Tribune. «Dignité, espoir et organisation pour la récupération de la démocratie au Venezuela. Sans procès-verbaux l’élection présidentielle est illégale»

Elvis Almoroso, président du CNE, annonce «les résultats officiels».

La journée du scrutin présidentiel du 28 juillet s’est achevée sur une immense déception pour la grande majorité du peuple vénézuélien. Peu après minuit, le Conseil national électoral (CNE) a publié un communiqué donnant Nicolás Maduro gagnant, bien que le président du CNE, Elvis Almoroso, ait annoncé que ce résultat ne se fondait que sur 80% des procès-verbaux qui auraient été scrutés [1]. Or, ce communiqué fait état d’un écart de seulement 704 114 voix entre Maduro et Edmundo González Urrutia, ce qui veut dire que les 20% de procès-verbaux restants (à en croire Almoroso), qui correspondraient à 2 514 694 voix, pourraient parfaitement transformer le résultat final: contrairement au dire du gouvernement, le communiqué du CNE du lundi 29 juillet proclamant la réélection du président Maduro n’exprimait pas une «tendance irréversible», bien au contraire. La proclamation du CNE est donc complètement illégale, les chiffres apportés ne démontrant pas que Maduro a gagné le scrutin.

En outre, contrairement à ce que prévoit le protocole en vigueur, et comme l’a dénoncé le candidat Enrique Márquez du parti Centrados en la Gente, ce communiqué ne se fonde pas sur le rapport de la commission technique du CNE, intégrée par des témoins et représentants des candidats en lice, pas plus qu’il n’a été avalisé par ces derniers. Pire, Elvis Amoroso a consacré Nicolás Maduro en tant que président élu sans avoir produit au préalable les procès-verbaux officiels de totalisation des votes et de proclamation du résultat final, en parfaite violation des procédures les plus élémentaires permettant d’assurer la légitimité du candidat proclamé vainqueur.

Tant que 100% des procès-verbaux sur lesquels le CNE dit se fonder n’ont pas été comptabilisés, ni corroborés par les procès-verbaux imprimés par les machines de vote et récupérés par les témoins du candidat d’opposition Edmundo González Urrutia, le CNE ne saurait établir qui est le vainqueur de cette élection présidentielle. Et ce d’autant que l’opposition, qui se trouve maintenant en possession de 73% des procès-verbaux émanant des machines de vote [NdT: 90% au 31/07], a fait état de résultats donnant Edmundo González gagnant avec plus de deux fois plus de voix que Nicolás Maduro. Dans ces conditions, il est indispensable que le CNE facilite un audit transparent du scrutin et publie sans plus tarder des résultats détaillés au niveau de chaque État, municipalité, secteur, bureau et machine de vote.

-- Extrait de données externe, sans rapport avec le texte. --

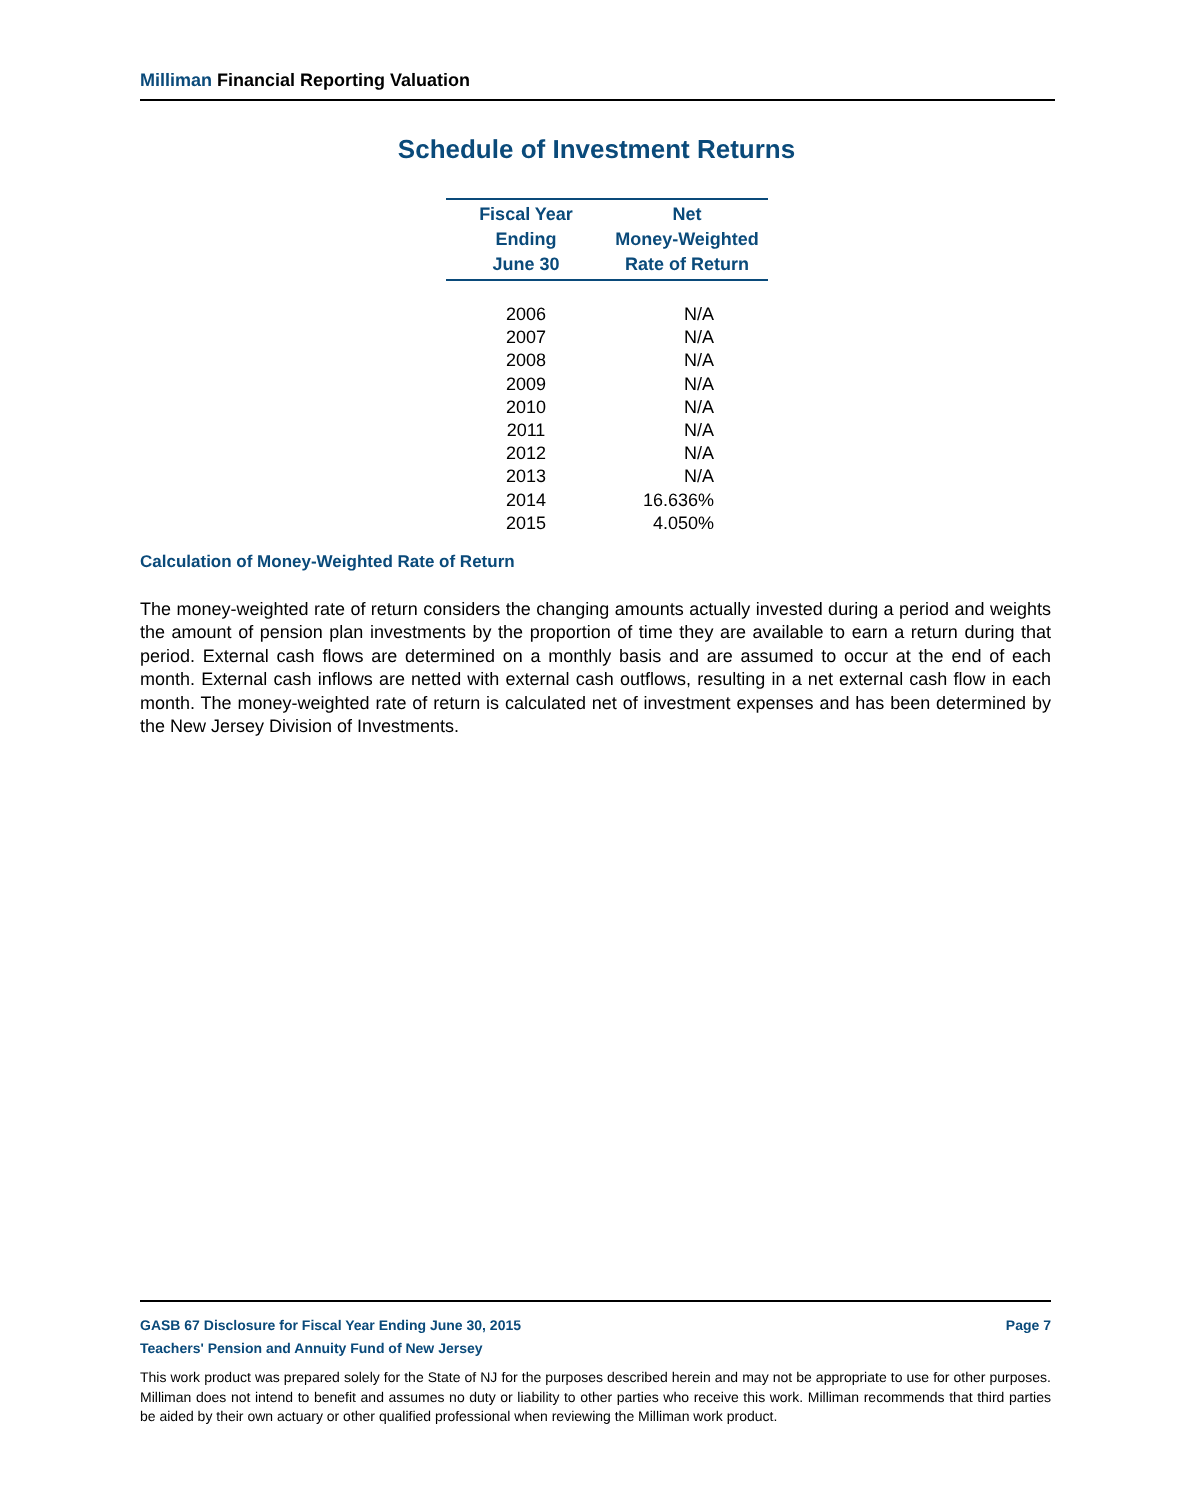Milliman Financial Reporting Valuation
Schedule of Investment Returns
| Fiscal Year Ending June 30 | Net Money-Weighted Rate of Return |
| --- | --- |
| 2006 | N/A |
| 2007 | N/A |
| 2008 | N/A |
| 2009 | N/A |
| 2010 | N/A |
| 2011 | N/A |
| 2012 | N/A |
| 2013 | N/A |
| 2014 | 16.636% |
| 2015 | 4.050% |
Calculation of Money-Weighted Rate of Return
The money-weighted rate of return considers the changing amounts actually invested during a period and weights the amount of pension plan investments by the proportion of time they are available to earn a return during that period. External cash flows are determined on a monthly basis and are assumed to occur at the end of each month. External cash inflows are netted with external cash outflows, resulting in a net external cash flow in each month. The money-weighted rate of return is calculated net of investment expenses and has been determined by the New Jersey Division of Investments.
Page 7 GASB 67 Disclosure for Fiscal Year Ending June 30, 2015
Teachers' Pension and Annuity Fund of New Jersey
This work product was prepared solely for the State of NJ for the purposes described herein and may not be appropriate to use for other purposes. Milliman does not intend to benefit and assumes no duty or liability to other parties who receive this work. Milliman recommends that third parties be aided by their own actuary or other qualified professional when reviewing the Milliman work product.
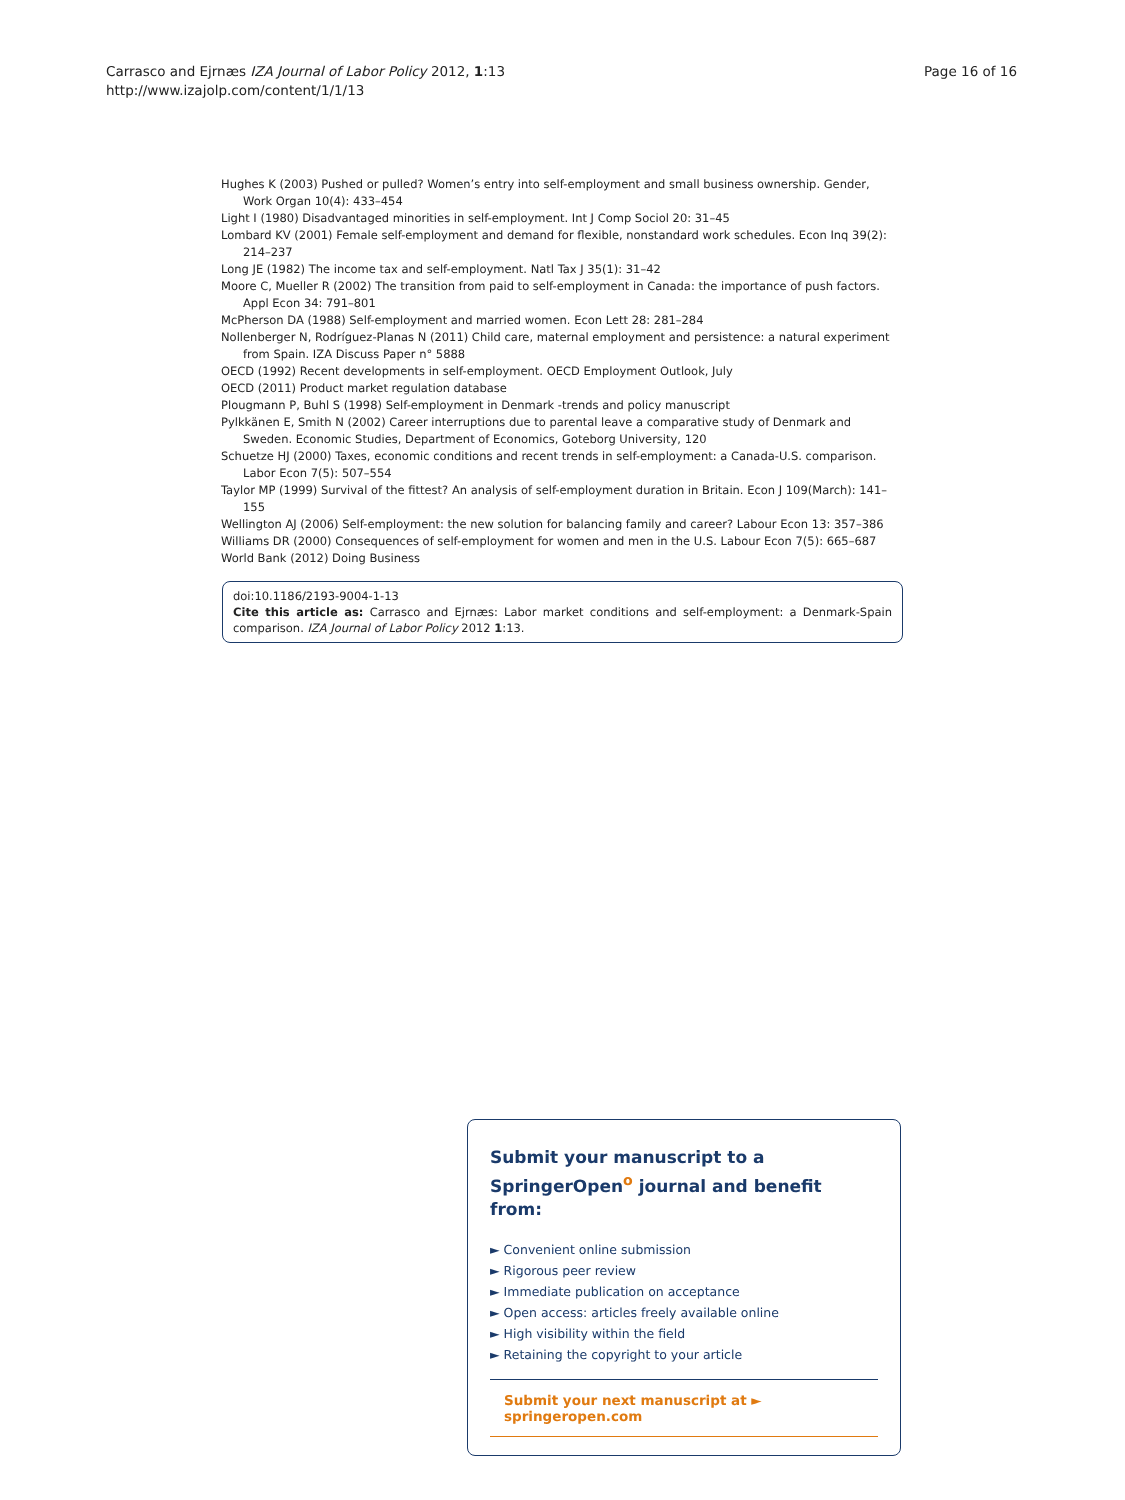Carrasco and Ejrnæs IZA Journal of Labor Policy 2012, 1:13
http://www.izajolp.com/content/1/1/13
Page 16 of 16
Hughes K (2003) Pushed or pulled? Women’s entry into self-employment and small business ownership. Gender, Work Organ 10(4): 433–454
Light I (1980) Disadvantaged minorities in self-employment. Int J Comp Sociol 20: 31–45
Lombard KV (2001) Female self-employment and demand for flexible, nonstandard work schedules. Econ Inq 39(2): 214–237
Long JE (1982) The income tax and self-employment. Natl Tax J 35(1): 31–42
Moore C, Mueller R (2002) The transition from paid to self-employment in Canada: the importance of push factors. Appl Econ 34: 791–801
McPherson DA (1988) Self-employment and married women. Econ Lett 28: 281–284
Nollenberger N, Rodríguez-Planas N (2011) Child care, maternal employment and persistence: a natural experiment from Spain. IZA Discuss Paper n° 5888
OECD (1992) Recent developments in self-employment. OECD Employment Outlook, July
OECD (2011) Product market regulation database
Plougmann P, Buhl S (1998) Self-employment in Denmark -trends and policy manuscript
Pylkkänen E, Smith N (2002) Career interruptions due to parental leave a comparative study of Denmark and Sweden. Economic Studies, Department of Economics, Goteborg University, 120
Schuetze HJ (2000) Taxes, economic conditions and recent trends in self-employment: a Canada-U.S. comparison. Labor Econ 7(5): 507–554
Taylor MP (1999) Survival of the fittest? An analysis of self-employment duration in Britain. Econ J 109(March): 141–155
Wellington AJ (2006) Self-employment: the new solution for balancing family and career? Labour Econ 13: 357–386
Williams DR (2000) Consequences of self-employment for women and men in the U.S. Labour Econ 7(5): 665–687
World Bank (2012) Doing Business
doi:10.1186/2193-9004-1-13
Cite this article as: Carrasco and Ejrnæs: Labor market conditions and self-employment: a Denmark-Spain comparison. IZA Journal of Labor Policy 2012 1:13.
Submit your manuscript to a SpringerOpen<sup>o</sup> journal and benefit from:
► Convenient online submission
► Rigorous peer review
► Immediate publication on acceptance
► Open access: articles freely available online
► High visibility within the field
► Retaining the copyright to your article
Submit your next manuscript at ► springeropen.com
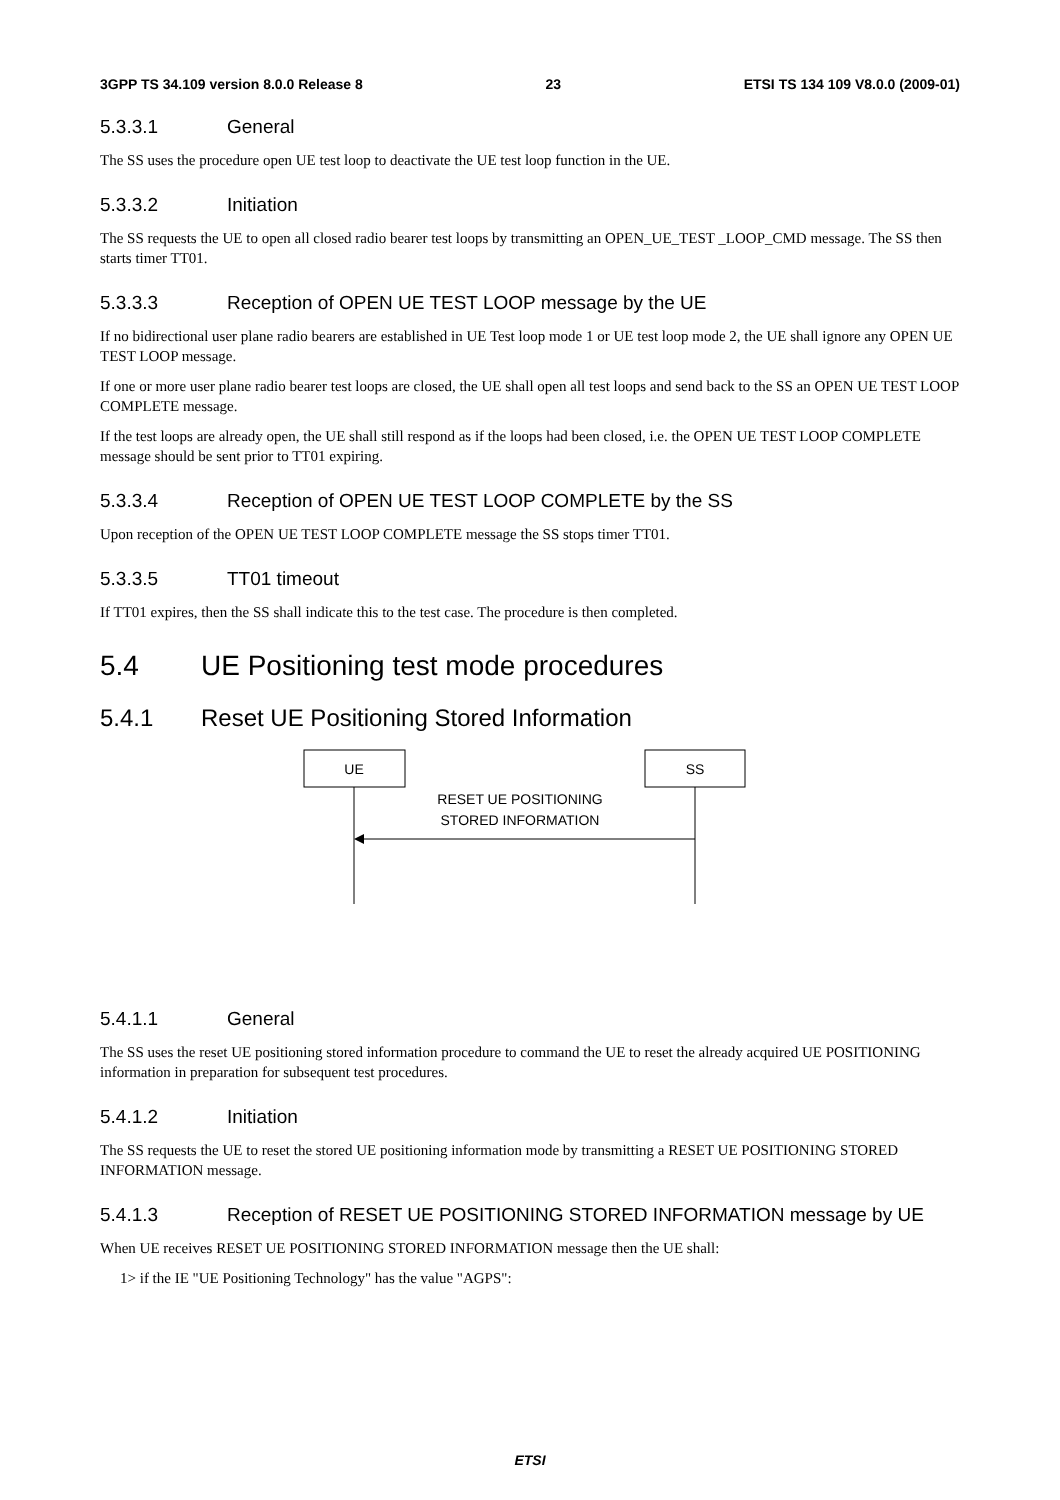3GPP TS 34.109 version 8.0.0 Release 8 23 ETSI TS 134 109 V8.0.0 (2009-01)
5.3.3.1 General
The SS uses the procedure open UE test loop to deactivate the UE test loop function in the UE.
5.3.3.2 Initiation
The SS requests the UE to open all closed radio bearer test loops by transmitting an OPEN_UE_TEST _LOOP_CMD message. The SS then starts timer TT01.
5.3.3.3 Reception of OPEN UE TEST LOOP message by the UE
If no bidirectional user plane radio bearers are established in UE Test loop mode 1 or UE test loop mode 2, the UE shall ignore any OPEN UE TEST LOOP message.
If one or more user plane radio bearer test loops are closed, the UE shall open all test loops and send back to the SS an OPEN UE TEST LOOP COMPLETE message.
If the test loops are already open, the UE shall still respond as if the loops had been closed, i.e. the OPEN UE TEST LOOP COMPLETE message should be sent prior to TT01 expiring.
5.3.3.4 Reception of OPEN UE TEST LOOP COMPLETE by the SS
Upon reception of the OPEN UE TEST LOOP COMPLETE message the SS stops timer TT01.
5.3.3.5 TT01 timeout
If TT01 expires, then the SS shall indicate this to the test case. The procedure is then completed.
5.4 UE Positioning test mode procedures
5.4.1 Reset UE Positioning Stored Information
UE
SS
RESET UE POSITIONING
STORED INFORMATION
5.4.1.1 General
The SS uses the reset UE positioning stored information procedure to command the UE to reset the already acquired UE POSITIONING information in preparation for subsequent test procedures.
5.4.1.2 Initiation
The SS requests the UE to reset the stored UE positioning information mode by transmitting a RESET UE POSITIONING STORED INFORMATION message.
5.4.1.3 Reception of RESET UE POSITIONING STORED INFORMATION message by UE
When UE receives RESET UE POSITIONING STORED INFORMATION message then the UE shall:
1> if the IE "UE Positioning Technology" has the value "AGPS":
ETSI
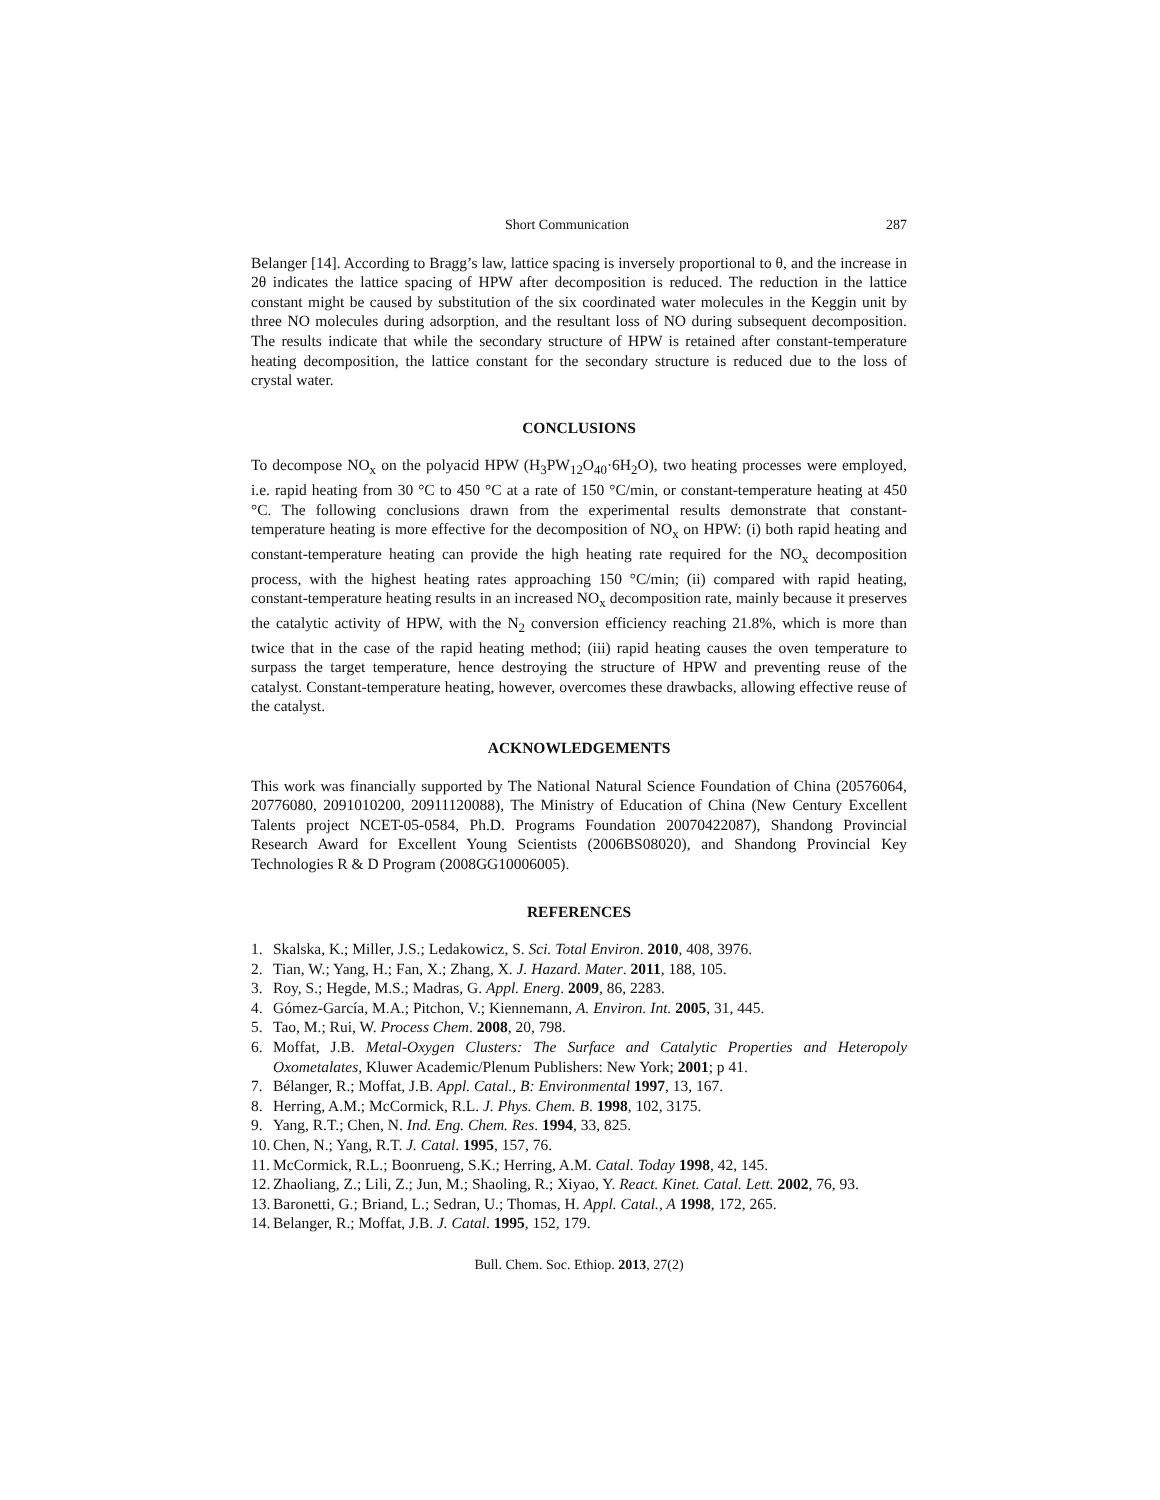Short Communication 287
Belanger [14]. According to Bragg’s law, lattice spacing is inversely proportional to θ, and the increase in 2θ indicates the lattice spacing of HPW after decomposition is reduced. The reduction in the lattice constant might be caused by substitution of the six coordinated water molecules in the Keggin unit by three NO molecules during adsorption, and the resultant loss of NO during subsequent decomposition. The results indicate that while the secondary structure of HPW is retained after constant-temperature heating decomposition, the lattice constant for the secondary structure is reduced due to the loss of crystal water.
CONCLUSIONS
To decompose NO<sub>x</sub> on the polyacid HPW (H<sub>3</sub>PW<sub>12</sub>O<sub>40</sub>·6H<sub>2</sub>O), two heating processes were employed, i.e. rapid heating from 30 °C to 450 °C at a rate of 150 °C/min, or constant-temperature heating at 450 °C. The following conclusions drawn from the experimental results demonstrate that constant-temperature heating is more effective for the decomposition of NO<sub>x</sub> on HPW: (i) both rapid heating and constant-temperature heating can provide the high heating rate required for the NO<sub>x</sub> decomposition process, with the highest heating rates approaching 150 °C/min; (ii) compared with rapid heating, constant-temperature heating results in an increased NO<sub>x</sub> decomposition rate, mainly because it preserves the catalytic activity of HPW, with the N<sub>2</sub> conversion efficiency reaching 21.8%, which is more than twice that in the case of the rapid heating method; (iii) rapid heating causes the oven temperature to surpass the target temperature, hence destroying the structure of HPW and preventing reuse of the catalyst. Constant-temperature heating, however, overcomes these drawbacks, allowing effective reuse of the catalyst.
ACKNOWLEDGEMENTS
This work was financially supported by The National Natural Science Foundation of China (20576064, 20776080, 2091010200, 20911120088), The Ministry of Education of China (New Century Excellent Talents project NCET-05-0584, Ph.D. Programs Foundation 20070422087), Shandong Provincial Research Award for Excellent Young Scientists (2006BS08020), and Shandong Provincial Key Technologies R & D Program (2008GG10006005).
REFERENCES
1. Skalska, K.; Miller, J.S.; Ledakowicz, S. Sci. Total Environ. 2010, 408, 3976.
2. Tian, W.; Yang, H.; Fan, X.; Zhang, X. J. Hazard. Mater. 2011, 188, 105.
3. Roy, S.; Hegde, M.S.; Madras, G. Appl. Energ. 2009, 86, 2283.
4. Gómez-García, M.A.; Pitchon, V.; Kiennemann, A. Environ. Int. 2005, 31, 445.
5. Tao, M.; Rui, W. Process Chem. 2008, 20, 798.
6. Moffat, J.B. Metal-Oxygen Clusters: The Surface and Catalytic Properties and Heteropoly Oxometalates, Kluwer Academic/Plenum Publishers: New York; 2001; p 41.
7. Bélanger, R.; Moffat, J.B. Appl. Catal., B: Environmental 1997, 13, 167.
8. Herring, A.M.; McCormick, R.L. J. Phys. Chem. B. 1998, 102, 3175.
9. Yang, R.T.; Chen, N. Ind. Eng. Chem. Res. 1994, 33, 825.
10. Chen, N.; Yang, R.T. J. Catal. 1995, 157, 76.
11. McCormick, R.L.; Boonrueng, S.K.; Herring, A.M. Catal. Today 1998, 42, 145.
12. Zhaoliang, Z.; Lili, Z.; Jun, M.; Shaoling, R.; Xiyao, Y. React. Kinet. Catal. Lett. 2002, 76, 93.
13. Baronetti, G.; Briand, L.; Sedran, U.; Thomas, H. Appl. Catal., A 1998, 172, 265.
14. Belanger, R.; Moffat, J.B. J. Catal. 1995, 152, 179.
Bull. Chem. Soc. Ethiop. 2013, 27(2)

Il est tout aussi inquiétant que le candidat Enrique Márquez ait dénoncé ce lundi que le communiqué initial émis par le bulletin initial dont a fait état Elvis Amoroso la nuit du scrutin n’émane pas de la salle de totalisation des votes, et s’avère donc totalement irrégulier. Et ce sachant que le CNE a suspendu le processus de transmission des procès-verbaux des bureaux de vote vers le centre de totalisation dimanche à 19h, et expulsé les témoins d’opposition aussi bien du siège national du CNE que de très nombreux bureaux de vote.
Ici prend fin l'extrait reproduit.